Cruel Prince (Royal Hearts Academy, #1)(23)
After gathering my bearings, I turn to face him. “Want a cookie?”
“Considering you’ve burnt every single batch you’ve ever made; I’ll pass.”
Now he’s just being petty. “I’d rather be a terrible baker than a vapid coward.”
His eyes flash. “Call me that one more time and I swear—”
“What?” I goad. “You won’t talk to me for a few days? Threaten to end our friendship?” I jab a finger in his chest. “Guess what? I no longer care because we’re no longer friends.” I shove him with every morsel of frustration and rage I have flowing through me. “God, I can’t believe I gave my heart to such a cruel, vapid, cowa—”
It happens so quickly, I’m convinced I must be dreaming.
Because why else would Jace Covington—my best friend turned crush turned enemy—be kissing me?
But he is.
Jace is kissing me.
And it’s…
I don’t know. I’m still too shocked to breathe, let alone move.
I want to kick myself when he pulls away.
“You talk an awful lot of shit for someone who can’t back it up, Taylor.”
I want to wipe the gorgeous smirk off his face. “I can back it up, Covington. Trust me.”
“Then prove it.” His hand finds the curve of my hip. “Kiss me like you’re mine. I dare you.”
I coil my fingers around the nape of his neck. “I am yo—”
His mouth is on mine so fast he nearly knocks all of the air from my lungs.
It should be nerve-wracking, considering I haven’t done this before, but it’s not.
It’s alleviating.
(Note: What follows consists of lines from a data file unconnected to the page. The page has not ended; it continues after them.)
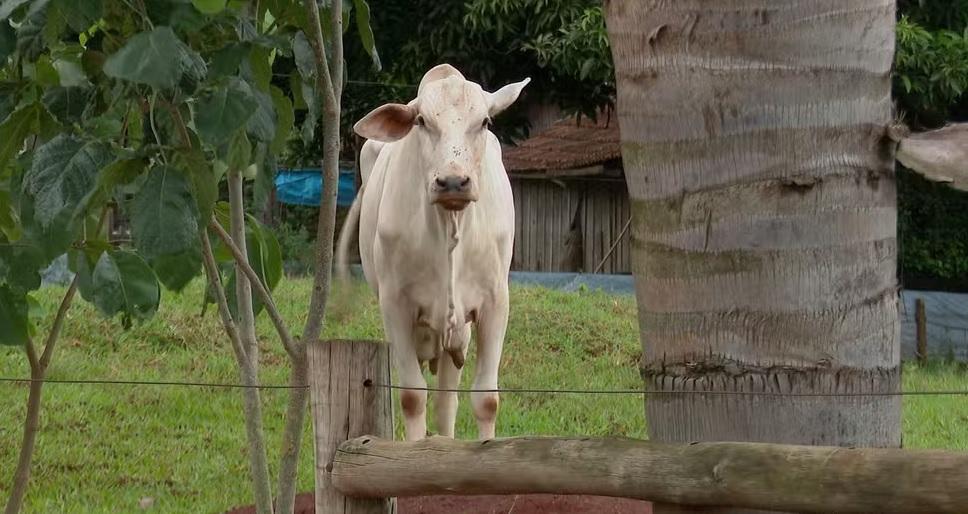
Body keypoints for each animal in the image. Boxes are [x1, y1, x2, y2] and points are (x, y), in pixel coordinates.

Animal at [336, 64, 529, 441]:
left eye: (485, 121)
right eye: (422, 121)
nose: (453, 182)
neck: (449, 228)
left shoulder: (495, 303)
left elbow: (486, 399)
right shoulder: (395, 305)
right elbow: (412, 396)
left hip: (456, 334)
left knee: (446, 400)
Like scratching an itch you’ve had for months.
Only ten million times better.
Jace’s lips are every bit as full and soft as they look. I want to stay right here and kiss him forever.
The room starts spinning and I’m fighting to catch my breath when the tip of his tongue enters my mouth.
It’s a curious flicker at first. A quick tease that makes all my nerve-endings stand on end.
Then he groans and goes back for another taste…and everything becomes more.
More heightened. More intense.
As if neither of us can get enough.
One hand grips the back of my neck while his other goes to the small of my back, drawing me closer.
How I ever thought Jace was vapid is beyond me, because right now—I feel everything. His need, his hunger…all the rage that simmers below the surface.
He’s the opposite of colorless.
Jace Covington is blue.
A beautiful, turbulent ocean full of depth…and an incandescent sky that only gives you small glimpses of all its radiant colors…before turning gloomy and dark.
“I see you,” I breathe between kisses. “You’re my favorite color.”
I expect him to tell me I’m a weirdo, but his lips curve into a smile before he pulls me toward his bed.
My stomach freefalls when my back hits the mattress and he settles on top of me.
Jace might not act like his feelings for me are mutual, but he’s kissing me like he’s been trapped in the desert for days and I’m the only source of water for miles.
As if he wants me every bit as much as I want him. Maybe even more.
But that’s not possible…because I’ve never wanted anyone or anything more than Jace Covington.
There’s a heady tug in my lower belly when his hand slips under my sweatshirt and his fingertips trail along my abdomen.
Part of me is grateful. The other part of me is…worried.
I can’t help but think if he was alone with Britney right now, she’d have no problem letting Jace go to second base.
For all I know, they already have.
“God, your skin is so soft.” The tip of his thumb traces the edge of my bra. “Is this okay? I can stop if you—”
“Take my shirt off,” I blurt out.
Another groan escapes him…then before I can process what’s happening, he’s on the other side of his bedroom.
As if he can’t get far enough away from me.
“Did I do something wrong?”
“I did.” He drags a hand through his hair, gripping the short strands. “I never should have kissed you.”
It would hurt less if he ripped my beating heart out with his bare hands.
“Why?”
“Because you’re not mine to kiss.” Frustration lines his features. “It was a mistake.”
I sit up and look at him. “If kissing me was such a mistake, then why did you keep doing it?”
The silence stretches between us for what feels like hours before he speaks again. “I wanted to see if I felt anything for you.” He looks me right in the eyes. “I don’t.”
White-hot pain infiltrates my rib cage until it latches around my heart like a vise.
Jace kissed me like he loved me. Like he wanted me as much as I want him.
“I don’t understand.”
“I don’t need you to understand. I need you to accept it and stop.”
He makes it sound like I’m trying to seduce him every second of the day. “Stop what?”
His pupils nearly spear me with the severity of the storm swirling inside them. “Stop trying to make me feel something more than friendship, because it won’t ever happen. Ever.”